Dr. Anderson, a 2019 MacArthur Fellow, is John Dewey Distinguished University Professor of Philosophy and Women’s Studies and Arthur F. Thurnau Professor at the University of Michigan. With an overall focus on democratic theory, her work has addressed a range of issues thrown into sharp relief this spring: workplace rights and equality, egalitarianism, and, most recently, how individual citizens relate to each other and to public information, particularly at a moment of divisiveness.

“We are living in a highly polarized, divided society—by race, gender, immigrant status, sexual orientation, identity, class—with a lot of rancor and hostility,” Dr. Anderson observes. Much of the conflict in contemporary American discourse, she says, is driven by “a kind of panic by many people that they will no longer be dominant.”

Dr. Anderson is quick to point out that this is nothing new in the history of the United States. “Every time the percentage of the population that is foreign-born peaks, we see a panic. Eventually the panic subsides and people realize this wave of immigrants is perfectly American. So I do have some degree of confidence that this, too, will pass and we’ll return to form.”

Dr. Anderson’s own work has its roots in an early determination to explore contradictory points of view. “As a teenager I grew up in a libertarian, free-market household. The cold war was raging,” she recalls. “Conflict between capitalism and communism was central.” Then, when she got to college, she was taken with an essential tenet of liberal arts education: “Not only should one range widely, but one should go out of one’s way to confront ideas that are orthogonal to one’s own, or at least different.”

For her, that meant discovering—through coursework and through experience in a summer job—that there was “a huge blind spot in the way we talk about markets. It got me thinking that a lot of our political discourse about free markets omits any consideration of what work is like for workers and how they suffer.” This concern has been threaded through Dr. Anderson’s thinking throughout her career. The latest of her more than 80 articles and three major books is Private Government: How Employers Rule Our Lives (and Why We Don’t Talk About It) (2017).

Equally significant in her work has been an ongoing concern with what individual freedom and equity truly mean: not ensuring that everyone has the same material status, but rather ensuring that everyone has the same relational status, the same access to rights and respect. In a January 2019 New Yorker profile, “The Philosopher Defining Equality,” a journalist at one of Dr. Anderson’s lectures captures her observation on the roots of individual liberty in the evolution of religious tolerance: “‘The ability not to have an identity that one carries from sphere to sphere but, rather, to be able to slip in and adopt whatever values and norms are appropriate while retaining one’s identities in other domains… . That is what it is to be free.’”

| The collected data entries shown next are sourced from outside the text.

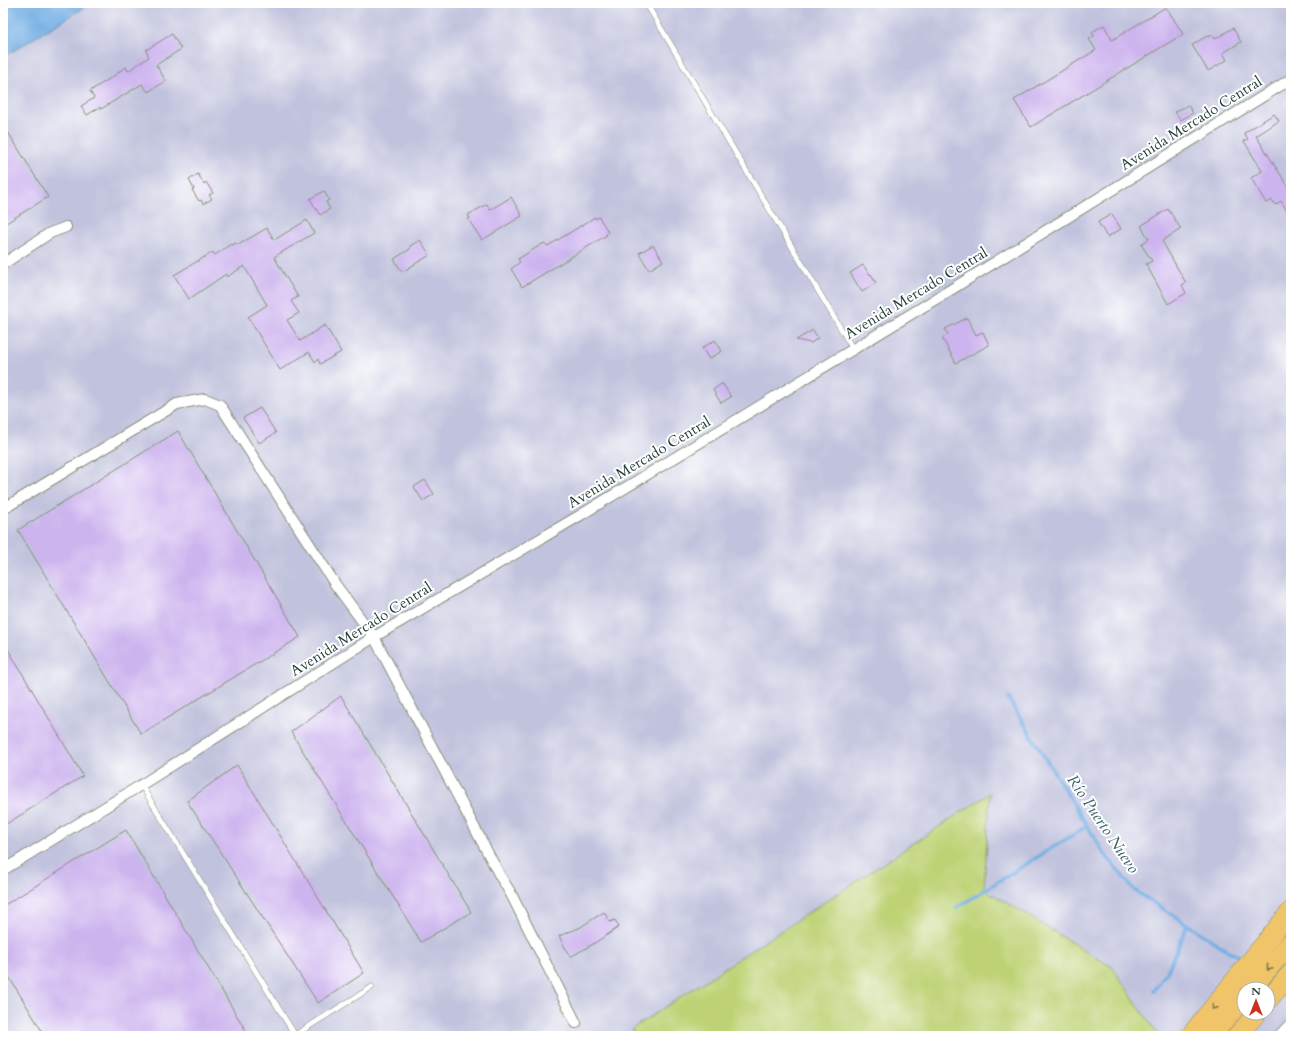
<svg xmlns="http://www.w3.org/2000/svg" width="1294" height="1039" font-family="Cardo,serif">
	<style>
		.industrial { fill: #c1c2dd; fill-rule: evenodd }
		.green { fill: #bed275; stroke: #6e8854 }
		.water { fill: #73aee4; stroke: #49768c }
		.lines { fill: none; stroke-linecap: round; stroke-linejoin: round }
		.stream { stroke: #73aee4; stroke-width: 3.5 }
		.building { fill: #ccb4ee }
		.lane-casing { stroke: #858f7a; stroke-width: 6 }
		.street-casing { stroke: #858f7a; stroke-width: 12 }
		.highway-casing { stroke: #858f7a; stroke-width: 20 }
		.lane { stroke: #fff; stroke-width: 5 }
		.street { stroke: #fff; stroke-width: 10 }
		.highway { stroke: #f0c469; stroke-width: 19 }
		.oneway { stroke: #7d7a4c }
		.labels { text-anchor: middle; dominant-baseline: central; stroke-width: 4; stroke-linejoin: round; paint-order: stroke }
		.street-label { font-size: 15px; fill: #1f3d34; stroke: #fff }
		.water-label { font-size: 16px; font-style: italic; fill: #385f69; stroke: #fff }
	</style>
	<rect width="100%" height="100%" fill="#fff"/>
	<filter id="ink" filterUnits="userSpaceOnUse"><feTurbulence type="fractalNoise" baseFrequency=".025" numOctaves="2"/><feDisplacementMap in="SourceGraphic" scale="8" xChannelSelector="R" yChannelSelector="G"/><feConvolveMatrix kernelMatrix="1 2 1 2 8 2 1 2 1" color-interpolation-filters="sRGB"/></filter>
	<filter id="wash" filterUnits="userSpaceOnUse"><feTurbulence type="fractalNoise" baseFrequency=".012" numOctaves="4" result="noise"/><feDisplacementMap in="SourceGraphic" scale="16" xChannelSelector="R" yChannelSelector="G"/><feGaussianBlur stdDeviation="0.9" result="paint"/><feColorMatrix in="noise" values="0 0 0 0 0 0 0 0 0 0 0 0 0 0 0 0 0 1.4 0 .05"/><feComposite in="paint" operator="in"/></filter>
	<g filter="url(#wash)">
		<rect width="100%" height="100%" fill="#ebe1bf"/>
		<path class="industrial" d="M92,3H1291V1036H1159L1112,967L983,889L990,794L633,1029L635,1036H3V57ZM1244,989H1268V1013H1244Z"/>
		<path class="green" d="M990,793L984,889L1112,967L1159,1036H635L632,1029Z"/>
		<path class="water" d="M3,3H92L3,57Z"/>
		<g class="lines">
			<path class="stream" d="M1008,698L1104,853L1134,890L1230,952L1245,959
				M956,908L1087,826
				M1154,991L1168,970L1187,925"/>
		</g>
		<g id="blocks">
			<path class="building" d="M1166,7L1183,34L1031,127L1014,100L1096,50L1089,39L1094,36L1092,32L1104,25L1112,40Z
				M1233,28L1241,42L1223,53L1227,60L1208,71L1192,45L1207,36L1208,37L1212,35L1215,39Z
				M172,34L181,49L156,65L166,81L148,92L142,84L101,109L100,107L87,115L81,106L94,98L90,91L117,74V73L126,67L128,71L149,57L146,50Z
				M1188,105L1193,113L1181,120L1175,112Z
				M1274,114L1279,121L1256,136L1291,191V217L1281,201L1275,205L1272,200L1266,203L1251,178L1262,171L1244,141L1248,139L1244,133Z
				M3,124L48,197L3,225Z
				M198,174L204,184L206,182L213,193L209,195L212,199L203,204L201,200L199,201L192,190L194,189L189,180Z
				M324,191L329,200L326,202L330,209L320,215L310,199Z
				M511,197L522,216L482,240L468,219L470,218L468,215L487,204L490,210Z
				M1168,209L1181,229L1162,241L1186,283L1182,285L1186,293L1168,304L1146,264L1152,261L1141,244L1149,239L1141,226Z
				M1112,214L1121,229L1107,237L1098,222Z
				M595,217L596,219L599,217L608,232L606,234L607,235L522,287L511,269L520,262L518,259L544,243L548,246Z
				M307,220L314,233L274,257L298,297L291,301L299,313L287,320L300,341L325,325L341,352L320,364L318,359L315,362L309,352L280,370L248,317L267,305L244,266L227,277L226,274L189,299L174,275L213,252L215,255L231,244L232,245L236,243L238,245L267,228L274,240Z
				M420,240L430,255L402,272L394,259L410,249V246Z
				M653,245L663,261L649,270L639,253Z
				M863,265L870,275L871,274L876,283L862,292L850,273Z
				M967,318L976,335L983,332L989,345L956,363L942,338L948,335L945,329Z
				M813,330L818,338L811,343L796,340Z
				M715,340L722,351L709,359L702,348Z
				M721,384H723L731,397L721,403L713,390Z
				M260,408L276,433L259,443L243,418Z
				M178,431L300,637L141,734L18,530Z
				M425,480L434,494L423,501L414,487Z
				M3,641L83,776L3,826Z
				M341,696L471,912L421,942L291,732Z
				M237,765L364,973L318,1003L187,801Z
				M126,830L249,1036H45L3,967V906Z
				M604,912L610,922L615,920L619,927L590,946L570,957L559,936L579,928Z"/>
		</g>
	</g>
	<g filter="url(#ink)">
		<use href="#blocks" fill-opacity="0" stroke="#858f7a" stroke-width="1"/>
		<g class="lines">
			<g class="lane-casing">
				<path id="lane" d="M646,3L853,349
					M141,785L295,1035L372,987"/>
			</g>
			<g class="street-casing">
				<path id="street" d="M3,264L50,233L66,227
					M3,509L177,404L205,399L220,405L335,584L374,637L500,876L510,892L576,1023
					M3,870L141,785L374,637L579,516L939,297L1291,79
					M1279,1036L1291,1023"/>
			</g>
			<g class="highway-casing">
				<path id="highway" d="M1251,989L1291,942
					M1268,1000L1291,973
					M1190,1036L1291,911
					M1211,1036L1244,998
					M1237,1036L1257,1013"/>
			</g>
			<use href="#lane" class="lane"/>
			<use href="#street" class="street"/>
			<use href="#highway" class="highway"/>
		</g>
		<defs><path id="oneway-chevron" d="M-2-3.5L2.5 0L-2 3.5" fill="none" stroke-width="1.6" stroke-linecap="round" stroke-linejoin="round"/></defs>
		<g class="oneway">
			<use href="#oneway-chevron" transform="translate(1269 968) rotate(130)"/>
			<use href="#oneway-chevron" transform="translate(1214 1007) rotate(129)"/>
		</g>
	</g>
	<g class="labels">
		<g class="street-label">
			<text transform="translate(1191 123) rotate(-32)">Avenida Mercado Central</text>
			<text transform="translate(916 293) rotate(-31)">Avenida Mercado Central</text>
			<text transform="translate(639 462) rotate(-31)">Avenida Mercado Central</text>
			<text transform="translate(361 629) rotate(-32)">Avenida Mercado Central</text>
		</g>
		<g class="water-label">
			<text transform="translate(1103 824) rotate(56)">Río Puerto Nuevo</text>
		</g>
	</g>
	<rect width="1294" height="1039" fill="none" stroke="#fff" stroke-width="16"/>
	<g transform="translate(1256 1001)"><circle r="19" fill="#ffffff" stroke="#a5b1ae"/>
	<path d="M0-3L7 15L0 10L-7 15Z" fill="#c8321e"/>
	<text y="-6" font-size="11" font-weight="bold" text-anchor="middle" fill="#1f3d34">N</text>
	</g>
</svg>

Dr. Anderson, who remembers her Newcombe Fellowship as the incentive she needed to get her dissertation finished at Harvard, says one of her proudest accomplishments is having created and directed the University of Michigan’s Program in Philosophy, Politics, and Economics. “I’ve always been omnicurious,” she says. “I think that insights from every single discipline are needed in order to manage and solve the problems that human beings face. I also take a relational perspective on moral and political problems—I have a central focus on the quality of human relationships and whether they are respectful and functional and mutually supporting.”